Graphene, the two-dimensional super material, has pulled another rabbit out of its hat.
European researchers have used graphene to confine light to a space one atom thick, paving the way for ultra-small optical switches, detectors and sensors.
Not only is it stronger than steel, more conductive than copper, transparent and super-flexible, it can also be used to guide and control light in an atomic-width space (less than 1nm).
Researchers at the Institute of Photonic Sciences (ICFO) in Barcelona, Spain, have successfully squeezed infrared light between a layer of graphene and metal, separated by an atom-thick dielectric insulator.
“Graphene keeps surprising us: nobody thought that confining light to the one-atom limit would be possible,” said research leader Professor Frank Koppens.
Koppens said the research, recently published in Science, will open up completely new applications, including optical communications and sensing at a scale below one nanometer.

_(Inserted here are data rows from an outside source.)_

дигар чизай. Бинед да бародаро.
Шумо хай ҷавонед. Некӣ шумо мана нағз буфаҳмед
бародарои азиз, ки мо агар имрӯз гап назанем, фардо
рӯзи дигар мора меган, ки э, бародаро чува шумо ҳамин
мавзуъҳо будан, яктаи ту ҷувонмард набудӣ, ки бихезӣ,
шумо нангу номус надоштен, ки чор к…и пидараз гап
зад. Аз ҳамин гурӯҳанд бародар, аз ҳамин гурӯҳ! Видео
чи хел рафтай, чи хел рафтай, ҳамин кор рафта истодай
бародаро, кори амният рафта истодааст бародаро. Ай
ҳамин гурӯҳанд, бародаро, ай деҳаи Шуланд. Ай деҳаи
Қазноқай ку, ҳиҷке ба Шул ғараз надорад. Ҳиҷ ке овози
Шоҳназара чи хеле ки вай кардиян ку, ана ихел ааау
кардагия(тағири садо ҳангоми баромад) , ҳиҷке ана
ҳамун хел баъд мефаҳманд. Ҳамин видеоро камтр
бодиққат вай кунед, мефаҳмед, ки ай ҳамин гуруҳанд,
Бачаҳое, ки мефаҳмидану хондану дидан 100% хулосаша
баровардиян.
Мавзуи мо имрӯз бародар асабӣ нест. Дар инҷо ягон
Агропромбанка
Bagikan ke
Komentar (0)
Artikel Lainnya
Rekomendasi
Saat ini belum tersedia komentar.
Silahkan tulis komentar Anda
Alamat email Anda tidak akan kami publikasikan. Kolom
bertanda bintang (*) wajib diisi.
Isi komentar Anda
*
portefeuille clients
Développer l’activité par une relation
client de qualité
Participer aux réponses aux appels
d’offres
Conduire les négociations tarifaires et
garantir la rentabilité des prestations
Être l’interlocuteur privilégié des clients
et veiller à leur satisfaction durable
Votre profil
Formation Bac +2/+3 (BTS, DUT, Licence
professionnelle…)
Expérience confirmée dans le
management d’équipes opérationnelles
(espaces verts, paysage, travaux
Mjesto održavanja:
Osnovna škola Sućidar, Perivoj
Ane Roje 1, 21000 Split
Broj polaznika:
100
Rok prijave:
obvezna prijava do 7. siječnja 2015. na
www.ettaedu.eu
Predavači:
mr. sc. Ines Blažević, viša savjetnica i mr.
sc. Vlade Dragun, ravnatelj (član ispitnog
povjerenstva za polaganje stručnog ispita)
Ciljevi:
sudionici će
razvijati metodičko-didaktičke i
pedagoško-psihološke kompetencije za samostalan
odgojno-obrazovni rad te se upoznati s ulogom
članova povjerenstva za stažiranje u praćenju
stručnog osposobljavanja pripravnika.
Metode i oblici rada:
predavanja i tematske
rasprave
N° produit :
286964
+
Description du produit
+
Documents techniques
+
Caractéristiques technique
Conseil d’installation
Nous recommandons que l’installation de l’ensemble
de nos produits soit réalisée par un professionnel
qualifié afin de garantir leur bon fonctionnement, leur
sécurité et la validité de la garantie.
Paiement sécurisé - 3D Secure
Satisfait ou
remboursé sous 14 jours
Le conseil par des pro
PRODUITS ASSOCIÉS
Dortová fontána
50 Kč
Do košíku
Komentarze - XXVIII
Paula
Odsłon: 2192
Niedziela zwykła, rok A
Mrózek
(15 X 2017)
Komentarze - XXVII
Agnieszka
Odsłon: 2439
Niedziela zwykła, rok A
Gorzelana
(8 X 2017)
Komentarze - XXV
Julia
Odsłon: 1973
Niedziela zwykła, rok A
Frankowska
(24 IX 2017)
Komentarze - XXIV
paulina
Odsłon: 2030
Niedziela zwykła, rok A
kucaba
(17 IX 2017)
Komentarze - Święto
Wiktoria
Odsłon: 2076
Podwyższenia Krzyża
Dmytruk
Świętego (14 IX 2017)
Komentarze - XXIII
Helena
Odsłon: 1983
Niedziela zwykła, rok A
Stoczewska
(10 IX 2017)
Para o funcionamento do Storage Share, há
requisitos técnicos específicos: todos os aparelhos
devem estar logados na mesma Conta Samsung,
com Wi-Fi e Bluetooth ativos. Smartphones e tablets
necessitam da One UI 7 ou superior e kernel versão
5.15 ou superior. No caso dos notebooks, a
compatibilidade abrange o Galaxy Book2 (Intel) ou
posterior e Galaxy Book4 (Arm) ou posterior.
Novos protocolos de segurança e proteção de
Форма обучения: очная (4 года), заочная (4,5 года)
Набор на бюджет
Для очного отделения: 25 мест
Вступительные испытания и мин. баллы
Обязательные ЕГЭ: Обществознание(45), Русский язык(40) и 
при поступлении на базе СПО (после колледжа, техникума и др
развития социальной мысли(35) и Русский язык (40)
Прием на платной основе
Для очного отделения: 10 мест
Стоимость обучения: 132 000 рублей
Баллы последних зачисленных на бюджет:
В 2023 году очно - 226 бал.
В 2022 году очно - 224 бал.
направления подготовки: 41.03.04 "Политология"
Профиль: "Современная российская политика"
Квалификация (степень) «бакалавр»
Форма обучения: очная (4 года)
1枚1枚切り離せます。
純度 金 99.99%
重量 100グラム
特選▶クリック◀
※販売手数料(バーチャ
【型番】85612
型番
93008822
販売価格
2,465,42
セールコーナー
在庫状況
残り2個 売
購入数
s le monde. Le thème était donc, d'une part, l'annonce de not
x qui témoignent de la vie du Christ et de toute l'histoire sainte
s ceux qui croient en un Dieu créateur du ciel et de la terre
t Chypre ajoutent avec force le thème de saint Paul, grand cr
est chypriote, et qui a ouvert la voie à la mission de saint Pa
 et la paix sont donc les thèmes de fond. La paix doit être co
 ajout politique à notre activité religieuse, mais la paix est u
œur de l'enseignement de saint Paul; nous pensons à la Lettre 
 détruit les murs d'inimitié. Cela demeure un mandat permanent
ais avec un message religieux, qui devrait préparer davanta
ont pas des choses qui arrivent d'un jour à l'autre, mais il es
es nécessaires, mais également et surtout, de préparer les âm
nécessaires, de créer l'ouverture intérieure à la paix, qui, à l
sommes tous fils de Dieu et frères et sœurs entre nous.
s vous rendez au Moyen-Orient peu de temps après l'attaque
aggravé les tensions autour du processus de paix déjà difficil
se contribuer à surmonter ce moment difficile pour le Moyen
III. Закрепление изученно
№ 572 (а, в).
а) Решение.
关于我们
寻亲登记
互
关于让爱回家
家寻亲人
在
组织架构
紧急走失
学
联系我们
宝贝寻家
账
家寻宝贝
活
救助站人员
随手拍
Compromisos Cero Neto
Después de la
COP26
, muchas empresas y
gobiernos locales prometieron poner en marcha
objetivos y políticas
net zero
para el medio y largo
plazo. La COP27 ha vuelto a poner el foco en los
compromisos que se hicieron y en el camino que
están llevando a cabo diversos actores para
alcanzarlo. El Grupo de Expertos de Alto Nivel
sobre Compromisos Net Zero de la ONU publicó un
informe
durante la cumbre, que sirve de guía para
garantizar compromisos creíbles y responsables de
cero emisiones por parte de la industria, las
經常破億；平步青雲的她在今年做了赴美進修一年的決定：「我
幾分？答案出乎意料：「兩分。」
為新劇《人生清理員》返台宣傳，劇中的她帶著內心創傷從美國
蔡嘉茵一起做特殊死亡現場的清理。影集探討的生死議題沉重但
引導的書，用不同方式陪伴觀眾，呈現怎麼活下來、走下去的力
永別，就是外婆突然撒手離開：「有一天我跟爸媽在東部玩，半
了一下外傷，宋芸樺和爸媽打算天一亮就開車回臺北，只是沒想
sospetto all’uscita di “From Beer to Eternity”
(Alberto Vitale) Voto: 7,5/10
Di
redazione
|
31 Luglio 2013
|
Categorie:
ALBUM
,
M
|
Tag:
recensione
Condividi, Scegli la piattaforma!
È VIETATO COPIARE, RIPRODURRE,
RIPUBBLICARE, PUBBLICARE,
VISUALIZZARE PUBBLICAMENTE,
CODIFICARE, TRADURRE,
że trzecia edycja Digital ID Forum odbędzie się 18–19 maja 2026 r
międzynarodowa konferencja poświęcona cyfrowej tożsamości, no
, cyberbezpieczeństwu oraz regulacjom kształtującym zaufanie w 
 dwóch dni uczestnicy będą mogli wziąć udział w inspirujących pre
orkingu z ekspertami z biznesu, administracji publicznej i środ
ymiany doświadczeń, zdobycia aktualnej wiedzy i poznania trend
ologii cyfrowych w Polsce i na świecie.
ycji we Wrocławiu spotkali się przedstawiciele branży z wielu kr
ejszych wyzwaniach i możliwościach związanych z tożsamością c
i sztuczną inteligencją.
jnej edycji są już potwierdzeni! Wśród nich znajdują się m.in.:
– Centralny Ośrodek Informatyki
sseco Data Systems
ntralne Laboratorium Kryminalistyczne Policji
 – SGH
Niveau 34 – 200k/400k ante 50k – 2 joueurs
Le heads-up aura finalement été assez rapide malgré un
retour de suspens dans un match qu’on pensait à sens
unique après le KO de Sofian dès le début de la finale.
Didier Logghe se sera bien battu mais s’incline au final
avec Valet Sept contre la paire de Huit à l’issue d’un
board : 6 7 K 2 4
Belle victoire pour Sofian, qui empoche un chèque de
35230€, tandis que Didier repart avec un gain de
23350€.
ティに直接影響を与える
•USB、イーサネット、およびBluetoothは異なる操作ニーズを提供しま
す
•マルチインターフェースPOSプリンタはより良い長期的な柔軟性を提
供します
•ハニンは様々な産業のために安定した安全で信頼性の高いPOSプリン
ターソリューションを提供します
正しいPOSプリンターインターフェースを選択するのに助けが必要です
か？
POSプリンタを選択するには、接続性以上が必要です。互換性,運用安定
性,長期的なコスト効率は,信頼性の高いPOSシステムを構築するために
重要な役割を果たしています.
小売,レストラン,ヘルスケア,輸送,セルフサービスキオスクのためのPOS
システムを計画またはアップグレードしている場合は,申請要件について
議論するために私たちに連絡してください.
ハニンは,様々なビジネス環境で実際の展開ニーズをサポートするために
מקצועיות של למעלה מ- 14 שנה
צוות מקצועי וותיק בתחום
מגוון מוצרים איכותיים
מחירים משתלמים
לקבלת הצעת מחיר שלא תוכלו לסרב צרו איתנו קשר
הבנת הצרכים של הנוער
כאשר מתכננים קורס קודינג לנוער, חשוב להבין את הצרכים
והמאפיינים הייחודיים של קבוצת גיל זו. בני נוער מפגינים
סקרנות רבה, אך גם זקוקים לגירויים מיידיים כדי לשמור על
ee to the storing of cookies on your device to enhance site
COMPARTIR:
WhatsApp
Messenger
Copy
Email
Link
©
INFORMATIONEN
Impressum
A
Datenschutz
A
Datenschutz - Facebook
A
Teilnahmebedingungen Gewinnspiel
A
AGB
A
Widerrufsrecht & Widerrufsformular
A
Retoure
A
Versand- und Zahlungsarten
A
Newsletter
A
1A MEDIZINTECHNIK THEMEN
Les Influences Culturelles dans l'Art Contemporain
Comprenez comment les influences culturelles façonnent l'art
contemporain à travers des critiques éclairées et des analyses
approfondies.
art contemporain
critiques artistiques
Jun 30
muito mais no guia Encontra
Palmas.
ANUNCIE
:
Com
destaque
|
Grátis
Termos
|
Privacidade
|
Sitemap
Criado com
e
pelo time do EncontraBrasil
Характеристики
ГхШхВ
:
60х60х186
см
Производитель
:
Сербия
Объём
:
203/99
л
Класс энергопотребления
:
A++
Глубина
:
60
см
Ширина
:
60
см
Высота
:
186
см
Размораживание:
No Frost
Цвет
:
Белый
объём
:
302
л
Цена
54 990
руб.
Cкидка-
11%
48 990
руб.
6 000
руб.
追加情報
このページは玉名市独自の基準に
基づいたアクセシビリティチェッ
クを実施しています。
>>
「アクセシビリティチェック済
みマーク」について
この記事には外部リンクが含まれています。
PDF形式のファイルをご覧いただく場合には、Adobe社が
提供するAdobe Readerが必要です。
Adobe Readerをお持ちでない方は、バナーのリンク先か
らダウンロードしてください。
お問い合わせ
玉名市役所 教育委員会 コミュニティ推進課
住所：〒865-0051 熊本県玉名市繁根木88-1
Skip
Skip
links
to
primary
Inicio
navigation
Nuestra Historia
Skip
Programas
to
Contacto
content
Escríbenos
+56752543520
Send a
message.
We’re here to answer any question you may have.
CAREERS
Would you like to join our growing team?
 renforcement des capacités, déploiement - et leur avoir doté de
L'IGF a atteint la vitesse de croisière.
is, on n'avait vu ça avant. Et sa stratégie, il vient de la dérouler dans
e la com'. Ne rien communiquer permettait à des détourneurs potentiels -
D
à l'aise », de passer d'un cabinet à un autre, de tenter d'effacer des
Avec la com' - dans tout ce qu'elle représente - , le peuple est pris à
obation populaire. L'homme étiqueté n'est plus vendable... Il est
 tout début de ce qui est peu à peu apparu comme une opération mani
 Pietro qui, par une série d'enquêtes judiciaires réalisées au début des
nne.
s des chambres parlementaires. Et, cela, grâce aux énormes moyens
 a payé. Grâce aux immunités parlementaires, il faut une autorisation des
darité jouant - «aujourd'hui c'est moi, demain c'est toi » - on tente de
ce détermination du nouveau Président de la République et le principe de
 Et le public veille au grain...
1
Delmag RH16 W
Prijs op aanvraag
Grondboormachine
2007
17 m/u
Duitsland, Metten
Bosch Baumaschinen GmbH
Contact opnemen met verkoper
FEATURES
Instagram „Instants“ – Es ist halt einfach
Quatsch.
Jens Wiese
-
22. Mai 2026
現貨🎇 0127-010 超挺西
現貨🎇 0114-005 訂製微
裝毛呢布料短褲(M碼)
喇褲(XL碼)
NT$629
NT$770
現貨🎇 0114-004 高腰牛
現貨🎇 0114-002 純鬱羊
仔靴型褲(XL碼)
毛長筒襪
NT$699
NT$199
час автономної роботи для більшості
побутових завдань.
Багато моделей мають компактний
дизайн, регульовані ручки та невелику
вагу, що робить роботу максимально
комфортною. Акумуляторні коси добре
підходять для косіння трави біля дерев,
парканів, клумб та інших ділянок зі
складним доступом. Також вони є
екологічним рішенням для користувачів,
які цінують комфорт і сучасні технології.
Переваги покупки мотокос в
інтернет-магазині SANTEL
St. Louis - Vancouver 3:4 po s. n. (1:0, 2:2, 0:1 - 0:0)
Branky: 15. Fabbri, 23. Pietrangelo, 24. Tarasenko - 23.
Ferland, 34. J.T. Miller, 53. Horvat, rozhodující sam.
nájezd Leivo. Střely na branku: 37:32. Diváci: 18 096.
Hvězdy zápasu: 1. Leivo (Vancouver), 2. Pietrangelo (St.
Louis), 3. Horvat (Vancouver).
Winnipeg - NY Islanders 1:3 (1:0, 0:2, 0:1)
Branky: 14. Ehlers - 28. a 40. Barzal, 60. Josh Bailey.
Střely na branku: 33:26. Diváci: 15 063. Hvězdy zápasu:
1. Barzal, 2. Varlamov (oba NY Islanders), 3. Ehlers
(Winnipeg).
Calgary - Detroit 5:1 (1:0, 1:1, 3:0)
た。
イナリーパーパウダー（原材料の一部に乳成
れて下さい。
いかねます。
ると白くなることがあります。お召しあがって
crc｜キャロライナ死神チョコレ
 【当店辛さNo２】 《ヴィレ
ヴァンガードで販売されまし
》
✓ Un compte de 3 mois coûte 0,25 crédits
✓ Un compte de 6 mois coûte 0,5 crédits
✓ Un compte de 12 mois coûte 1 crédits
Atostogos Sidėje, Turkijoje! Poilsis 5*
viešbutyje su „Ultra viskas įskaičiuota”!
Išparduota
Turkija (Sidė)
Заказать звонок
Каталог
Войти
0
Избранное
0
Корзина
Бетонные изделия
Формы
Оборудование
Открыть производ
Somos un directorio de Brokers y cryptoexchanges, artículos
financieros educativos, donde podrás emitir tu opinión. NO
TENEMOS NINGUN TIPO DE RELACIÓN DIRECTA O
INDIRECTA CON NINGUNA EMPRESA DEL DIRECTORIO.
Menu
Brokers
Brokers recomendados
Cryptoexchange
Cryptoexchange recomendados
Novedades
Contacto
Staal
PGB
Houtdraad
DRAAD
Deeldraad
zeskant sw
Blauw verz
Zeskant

Most importantly, Koppens’ technique minimises energy losses in the light pulse. In previous studies, researchers have used metals to compress light below its wavelength, but were not able to reach atomic-widths without significant energy losses.
A surprise discovery
While an increasing number of researchers have been investigating how to trap light in increasingly tiny spaces, Koppens’ team was originally trying to achieve something quite different.
Graphene has the property of being able to guide light in the form of plasmons (oscillations of electrons that strongly interact with light). Lead author of the research, David Alcaraz Iranzo, said the team was initially looking for a way to excite graphene plasmons.
“On the way, we found the confinement was stronger than before and the additional losses minimal. So we decided to go to the one-atom limit with surprising results,” Alcaraz Iranzo said.
The experiment was conducted with a nano-optical device constructed from atom-thick two-dimensional materials (known as heterostructures). The device consisted of a layer of hexagonal boron nitride (hBN) sandwiched between a graphene monolayer and array of metal rods.
The researchers observed that even when the insulating hBN layer was reduced to one atom thickness, the confined light had minimal energy losses – the plasmons were still excited and able to propagate freely in this tiny space.
What’s more, the research team was able to switch the plasmon flow on and off using an electrical voltage to control light in a channel less than a nanometer thick.
Out of the lab and into society
ICFO is a member of the Graphene Flagship, a €1 billion (AU$1.6 billion) European research initiative with the task of bringing together academia and industry to take graphene out of the lab and into society in the next decade.
The flagship has more than 150 university and industry members spread across 23 countries.
According to Professor Andrea Ferrari, the Graphene Flagship’s science and technology officer, it’s driving the development of novel applications, particularly in the photonics and optoelectronics fields. But he stated that fundamental research such as the ICFO study are also important.
“Having reached the ultimate limit of light confinement could lead to new devices with unprecedented small dimensions,” Ferarri said.